すると、絵からランプが出てきて、辺りを照らした。そして30秒後ランプは魔力の粒子になって帳面の絵と共に消えた。
「今のが重ねがけです。」
「おぉー!」
ファミラは手をパチパチと拍手した。
「ビセア式は絵の上に絵を描いたり、魔術の絵の横に補足するように書き足す。この二つがビセア式の<重ねがけ>です。」
カノムは説明を終えた後、絵筆をまた懐にしまった。
「ビセア式の重ねがけは分かったけど、どうして例えがビセア式なの? レーベヘェス式でも良いんじゃない?」
「よくぞ聞いてくれました! 確かにファミラ今はレーベヘェス式を学んでいるから、レーベヘェス式にすれば良いんだけど、レーベヘェス式の重ねがけは少し分かりにくいんだ。」
「分かりにくい? どういうこと?」
ファミラは首を傾げた。
「魔術を<重ねがけ>する技術はビセア式魔術から始まったんだ。

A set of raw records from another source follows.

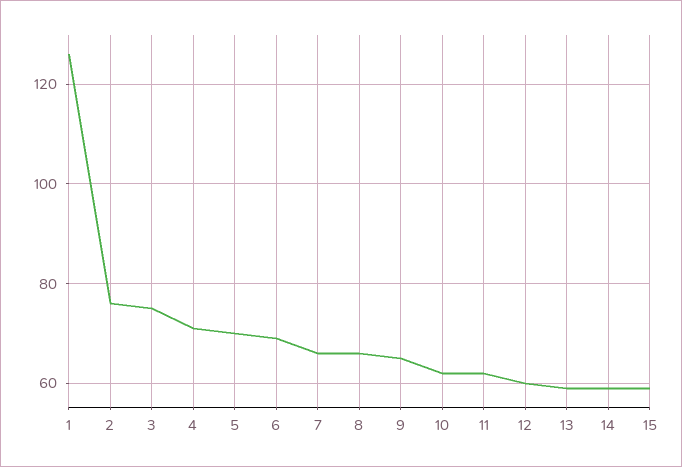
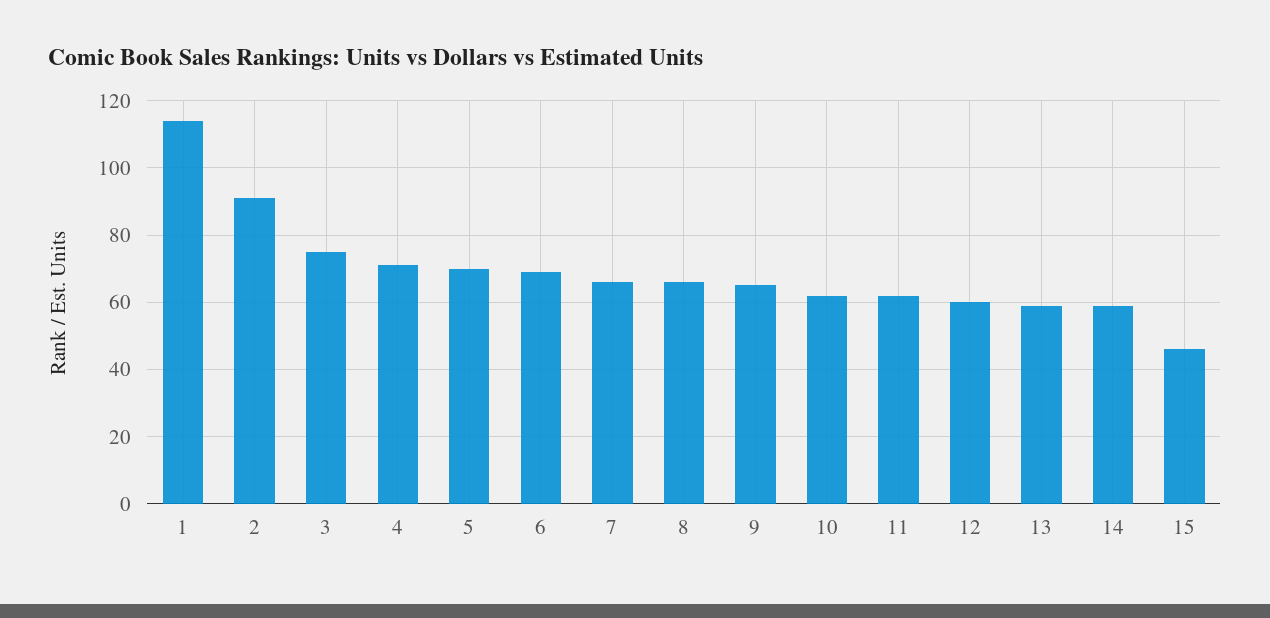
1: 125 -> 115
2: 75 -> 90
15: 60 -> 45

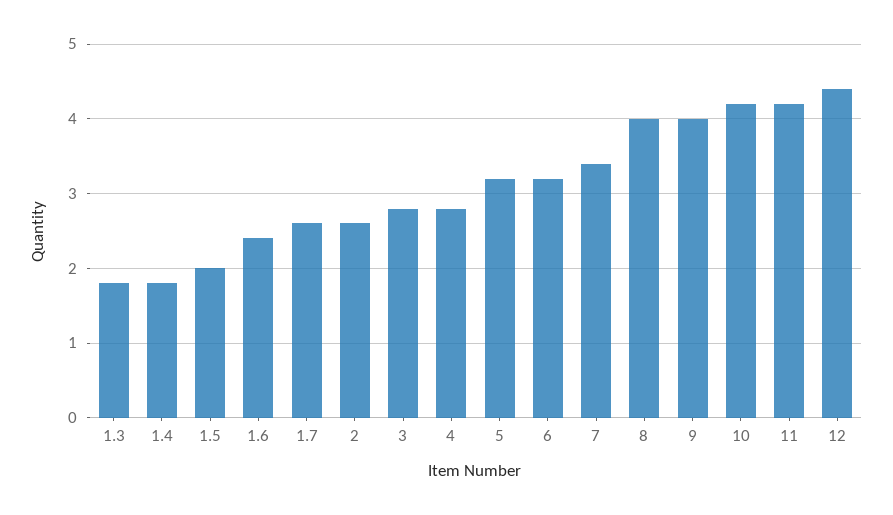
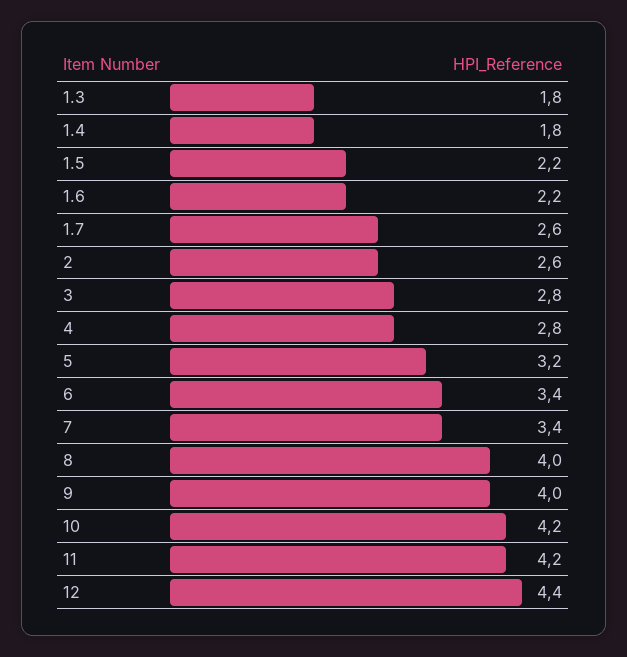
1.5: 2 -> 2.2
1.6: 2.4 -> 2.2
6: 3.2 -> 3.4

レーベヘェス式はその後にビセア式のを真似て作られた技術だ。
ビセア式は『絵』でレーベヘェス式は『計算式』だ。『絵』を重ねるのと、『計算式』を重ねるのは魔術では認識が違う。」
「てことは、レーベヘェス式は魔術をビセアとは違う方法で重なるってこと?」
「うん、そう。でも、方法は違っても原理は似ているんだ。
例えば、<ウエツェル・フィアルエ>。」
すると空中に球状のお湯が現れた。お湯は床に落ちず宙にふよふよと浮いている。
「ざっと説明すると、レーベヘェス式は複数の魔術言語を一つの魔術式に使うことで<重ねがけ>が出来る。<フィアルエ・ドス>みたいな、魔術言語と指示言語を組み合わせて使うことも広く言えば<重ねがけ>だ。」
「じゃあ、私は知らない間に<重ねがけ>をしていたってことね。」
「広く言えば、だけど。レーベヘェス式で言う<重ねがけ>は火や水の魔術言語のように効果が全く違う魔術言語を合わせて使うってことだ。」
ルオは宙に浮くお湯を手で軽く突いた。するとお湯はたちまち半透明の文字に変わった。
文字は『水』と『火』の魔術言語のみで、『水』の上に『火』が重なって見える。
「なんじゃこれ?」
ファミラは今何が起きたのか分からなかった。
「魔術を式として具現化したんだ。こうすると、<重ねがけ>の仕組みがわかりやすいんだ。」
「これ、もしかして<呪い>を解く時に使ってたやつ?」
「その通り!<呪い>は<重ねがけ>と同一だからね。この文字を弾いたりして、消せば魔術、つまり<呪い>は解けるんだ。」
そう言いながら、ルオは『火』の魔術言語を指で弾いた。すると、文字は光の粒子となって消えた。